Loved the wine tour. Haven't laughed so much before lunchtime in many many years. Though, for comedy value, nothing could top the moment when Debbie, Nikki and I leaned against a cabinet while having our photo taken and knocked bottles of wine everywhere. There was a comedy 'CRASH' and everyone looked round open-mouthed. And we were fairly sober (ish) at that point.

After the wine tour I now have the nickname 'special' (Kes is 'magic', Nikki is 'gorgeous'), perhaps because I couldn't remember more than 4 of the 7 dwarves (and i thought 'forgetful' was one of those). Along with having the word 'Calumed' invented on the trip, it's been quite a constructive experience really.

(Right: me and my dinner-buddy Sheena at the start of the wine tour.)
(Meant to try to make the 100th update on this website 'special' but instead managed to forget and this is the 102nd. The 100th update had a picture of me patting a Cheetah though, which is still pretty special.)

And then Capetown. (hankies ready)

On the first day a group of us took the cable-car up on to Table Mountain. Really spectacular up there and kinda peaceful as well, despite reports in the newspaper everyday of muggings on the mountain. (There was a constant background hint of danger in Capetown).

(Nikki, Cal, Debbie and Nikki near the end of the wine tour.)

The next two days I spent diving. After missing out on the Advanced Diving course in both Zanzibar and Malawi I was really made up when I found out that it wasn't any more expensive in Capetown. I had five great dives over two days with a great outfit called Scuba Shack. Three of the dives were fairly straightforward, but the other two were absolutely fantastic.

The first was a wreck dive on an 80m long minesweeper famous for having led out the fleet at Normandy on D-Day (ie pretty darned famous!). This was my first wreck dive and it was absolutely sweet. Did some great swim-throughs and had plenty of time to explore almost the entire wreck. spooky.

(Right: Cal gets it on to another one of those block-rockin beats on the emotion-packed last night of the trip.)

Emma joined me for the last dive, which was diving with seals. I'd been swimming with seals before and loved it, but this was even better. We were surrounded by seals and they were incredibly playful. I tried doing rolls and somersaults in the water and the seals were really excited by this and copied what I was doing. Beautiful animals. And amazing swimmers. Unlike me! We both loved the dive. Really lucky that I could do two such amazing dives and get my advanced PADI at the same time. Really looking forward to more wreck diving in Australia now...

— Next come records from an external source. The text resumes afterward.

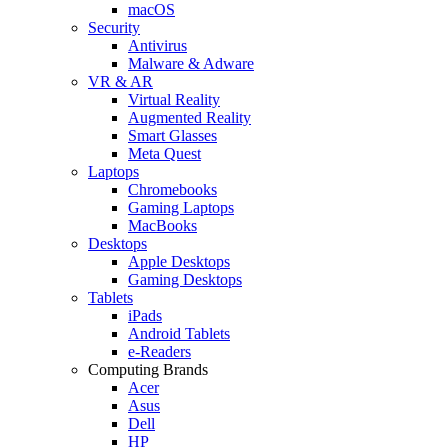
macOS
Security
Antivirus
Malware & Adware
VR & AR
Virtual Reality
Augmented Reality
Smart Glasses
Meta Quest
Laptops
Chromebooks
Gaming Laptops
MacBooks
Desktops
Apple Desktops
Gaming Desktops
Tablets
iPads
Android Tablets
e-Readers
Computing Brands
Acer
Asus
Dell
HP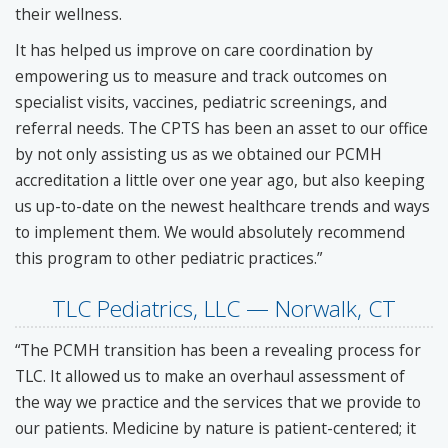
their wellness.
It has helped us improve on care coordination by
empowering us to measure and track outcomes on
specialist visits, vaccines, pediatric screenings, and
referral needs. The CPTS has been an asset to our office
by not only assisting us as we obtained our PCMH
accreditation a little over one year ago, but also keeping
us up-to-date on the newest healthcare trends and ways
to implement them. We would absolutely recommend
this program to other pediatric practices.”
TLC Pediatrics, LLC — Norwalk, CT
“The PCMH transition has been a revealing process for
TLC. It allowed us to make an overhaul assessment of
the way we practice and the services that we provide to
our patients. Medicine by nature is patient-centered; it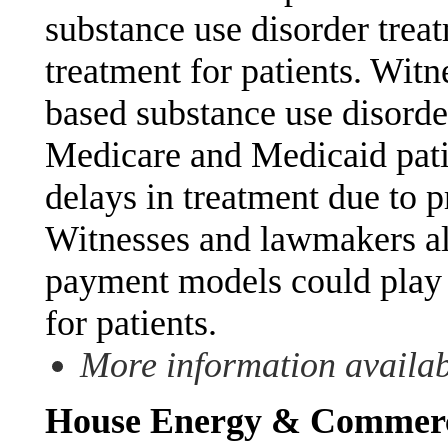
substance use disorder trea
treatment for patients. Wit
based substance use disorder
Medicare and Medicaid pati
delays in treatment due to p
Witnesses and lawmakers al
payment models could play 
for patients.
More information availa
House Energy & Commerce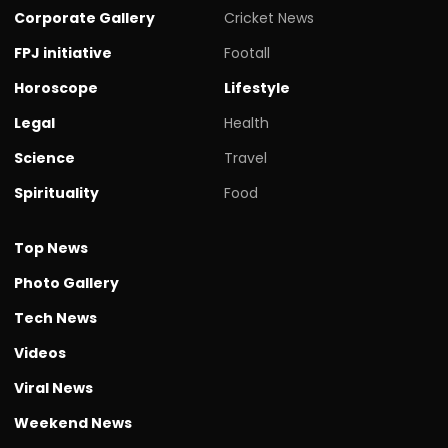
Corporate Gallery
Cricket News
FPJ initiative
Footall
Horoscope
Lifestyle
Legal
Health
Science
Travel
Spirituality
Food
Top News
Photo Gallery
Tech News
Videos
Viral News
Weekend News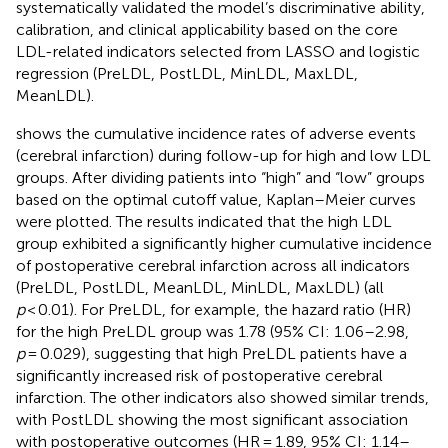
systematically validated the model’s discriminative ability,
calibration, and clinical applicability based on the core
LDL-related indicators selected from LASSO and logistic
regression (PreLDL, PostLDL, MinLDL, MaxLDL,
MeanLDL).
shows the cumulative incidence rates of adverse events
(cerebral infarction) during follow-up for high and low LDL
groups. After dividing patients into “high” and “low” groups
based on the optimal cutoff value, Kaplan–Meier curves
were plotted. The results indicated that the high LDL
group exhibited a significantly higher cumulative incidence
of postoperative cerebral infarction across all indicators
(PreLDL, PostLDL, MeanLDL, MinLDL, MaxLDL) (all
p
< 0.01). For PreLDL, for example, the hazard ratio (HR)
for the high PreLDL group was 1.78 (95% CI: 1.06–2.98,
p
= 0.029), suggesting that high PreLDL patients have a
significantly increased risk of postoperative cerebral
infarction. The other indicators also showed similar trends,
with PostLDL showing the most significant association
with postoperative outcomes (HR = 1.89, 95% CI: 1.14–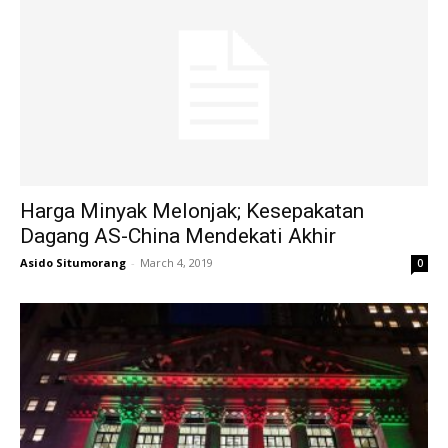
Harga Minyak Melonjak; Kesepakatan
Dagang AS-China Mendekati Akhir
Asido Situmorang
-
March 4, 2019
0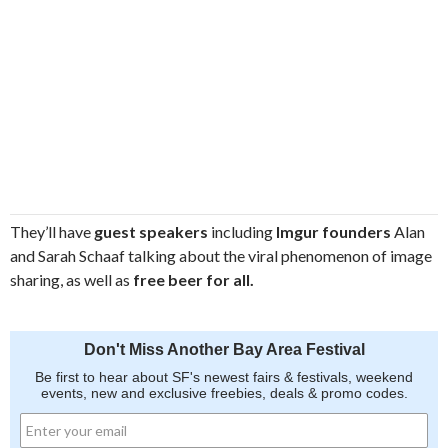
They’ll have
guest speakers
including
Imgur founders
Alan
and Sarah Schaaf talking about the viral phenomenon of image
sharing, as well as
free beer for all.
Don't Miss Another Bay Area Festival
Be first to hear about SF's newest fairs & festivals, weekend
events, new and exclusive freebies, deals & promo codes.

Have to also mention that the second day of diving was after the last big night out. I really wasn't diving 'at my best'. Managed to bang my head really hard on the bottom of the boat and smashed an egg to smithereens when I was supposed to peel it slowly (exercise to test pressure at depth).

Otherwise, Capetown was all about saying goodbye. It was honestly and truly tearful and gutting to say goodbye to most people. I will miss so many of those guys so much - you were all so 'special' too! And also hope and expect to meet up with some of them again.

And that was the BigTrip. Time to go home now. Waaaaaaaaaahhhh...

(The very last photo of the bigtrip. 10 minutes later I was in a taxi on the way to the airport! Me, Brock, Ed, Clodagh, Lou, Cal, Nikki, Nick, Emma and Jane. I LOVE YOU GUYS!!!)